Per lei personalmente, come futuro parlamentare, quali sono le priorità che cercherà
di portare avanti con il lavoro legislativo? E quale sarà il suo impegno per la
minoranza hazara?
“Chiaramente il bene della comunità hazara mi sta molto a cuore, perché la nostra
è la popolazione che più ha sofferto nella storia di questo Paese. Quindi ritengo
più che legittimo, per un principio di riequilibrio e compensazione, riservare
particolare attenzione ai problemi degli afghani hazara. Solo così, senza lasciare
indietro nessuno, l'Afghanistan potrà essere ricostruito e sviluppato in maniera
equa e bilanciata. Questa è a sua volta la precondizione per garantire la pace
tra le diverse popolazioni del Paese, pace che ovviamente va tutelata anche attraverso
una seria politica di sicurezza e di disarmo delle milizie private. Quest’ultima
cosa, infine, non può prescindere da un forte impegno, che fino ad ora è mancato,
per sradicare la coltivazione, il commercio e la raffinazione dell'oppio, principale
risorsa finanziaria di queste milizie”.
Queste elezioni sono state caratterizzate da bassissima affluenza e da diffuse
irregolarità: gente che ha votato più volte per lo stesso candidato grazie a tessere
multiple e all'inchiostro non indelebile, centinaia di urne sostituite con altre
piene di schede prevotate. Qual è il suo giudizio?
“Innanzitutto penso che il governo e il Jemb abbiano mentito sul dato dell'affluenza.
Hanno dichiarato che il 53 percento degli aventi diritto sono andati alle urne.
Ma vi assicuro che l'affluenza non ha superato i 35-40 percento. Per quanto riguarda
la regolarità del voto, beh, sappiamo tutti che ci sono stati parecchi problemi,
soprattutto nelle province del sud del Paese. Ma si è trattato di brogli localizzati,
non organizzati o organizzati su piccola scala. Nulla di confrontabile con quello
che è successo alle elezioni presidenziali dello scorso ottobre: allora fu il
governo stesso a organizzare e gestire i brogli in maniera tale da garantire la
vittoria di Karzai”.
Qual è invece il suo giudizio politico su questo voto? Secondo molti si è trattato
solo di una messa in scena organizzata dagli Stati Uniti per dimostrare che sono
venuti qui in Afghanistan per portare la democrazia. Secondo lei?
“Secondo me non è così. Certo, non basta un'elezione perché in un Paese ci sia
democrazia. Ma questo voto è stato un importante passo nella direzione giusta.
Il governo Karzai, in nome della democrazia, ha agito poco e male da quando è
al potere.
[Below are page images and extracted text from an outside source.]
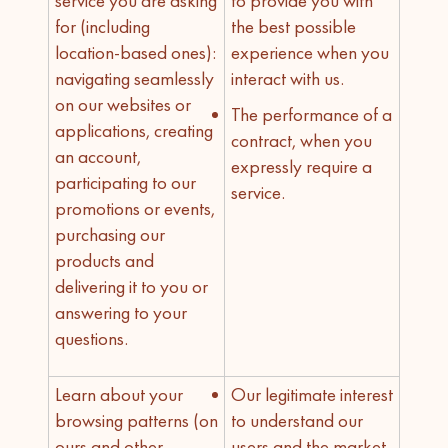
service you are asking
to provide you with
for (including
the best possible
location-based ones):
experience when you
navigating seamlessly
interact with us.
on our websites or
The performance of a
applications, creating
contract, when you
an account,
expressly require a
participating to our
service.
promotions or events,
purchasing our
products and
delivering it to you or
answering to your
questions.
Learn about your
Our legitimate interest
browsing patterns (on
to understand our
ours and other
users and the market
Questo è il motivo per cui molti afghani sono già delusi dalla democrazia
e non sono andati a votare. Ma proprio questo è anche il motivo per cui invece
è importante avere un parlamento che si affianchi al governo per lavorare veramente
nell'interesse del Paese”.
A proposito di Stati Uniti: cosa pensa della loro presenza militare in Afghanistan?
“Bisogna fare una distinzione. Se si parla delle presenza del contingente internazionale
dell'Isaf, nessuno con un minimo di senso politico può mettere in dubbio il fatto
che non possiamo ancora farne a meno, dato che per ora non siamo in grado di garantirci
da soli la nostra sicurezza. Se invece si parla di truppe Usa, il discorso è diverso
e ognuno ha la sua opinione in merito. Penso che uno dei compiti del futuro parlamento
sarà proprio quello di discutere questo delicato argomento e di prendere una decisione
chiara sulla permanenza o meno delle basi Usa in Afghanistan dopo la definitiva
sconfitta della resistenza talebana”.